An exact copy of the data is needed, but without any of its images.

*** Opening of Provided material ***

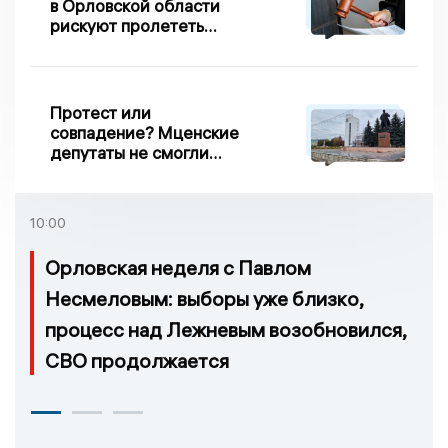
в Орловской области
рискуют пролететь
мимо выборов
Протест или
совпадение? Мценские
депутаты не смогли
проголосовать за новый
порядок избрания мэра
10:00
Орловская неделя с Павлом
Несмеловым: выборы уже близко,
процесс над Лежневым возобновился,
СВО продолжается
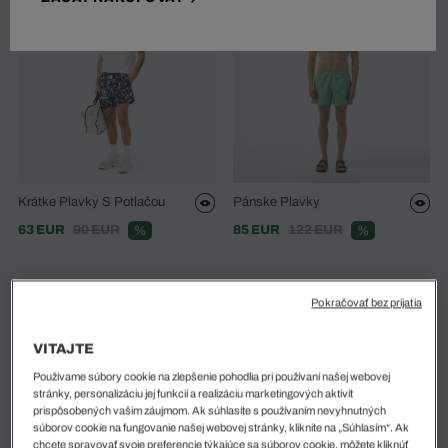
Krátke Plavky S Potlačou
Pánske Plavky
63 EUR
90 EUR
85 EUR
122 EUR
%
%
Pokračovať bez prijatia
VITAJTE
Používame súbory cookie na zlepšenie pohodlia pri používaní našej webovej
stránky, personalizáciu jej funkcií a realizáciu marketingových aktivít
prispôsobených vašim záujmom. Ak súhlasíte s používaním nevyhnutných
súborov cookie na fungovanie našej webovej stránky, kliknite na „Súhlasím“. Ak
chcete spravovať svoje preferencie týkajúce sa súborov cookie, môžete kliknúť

*** Close of Provided material ***

Response area:
в Орловской области
рискуют пролететь
мимо выборов
Протест или
совпадение? Мценские
депутаты не смогли
проголосовать за новый
порядок избрания мэра
10:00
Орловская неделя с Павлом
Несмеловым: выборы уже близко,
процесс над Лежневым возобновился,
СВО продолжается
Krátke Plavky S Potlačou
Pánske Plavky
63 EUR
90 EUR
85 EUR
122 EUR
%
%
Pokračovať bez prijatia
VITAJTE
Používame súbory cookie na zlepšenie pohodlia pri používaní našej webovej
stránky, personalizáciu jej funkcií a realizáciu marketingových aktivít
prispôsobených vašim záujmom. Ak súhlasíte s používaním nevyhnutných
súborov cookie na fungovanie našej webovej stránky, kliknite na „Súhlasím“. Ak
chcete spravovať svoje preferencie týkajúce sa súborov cookie, môžete kliknúť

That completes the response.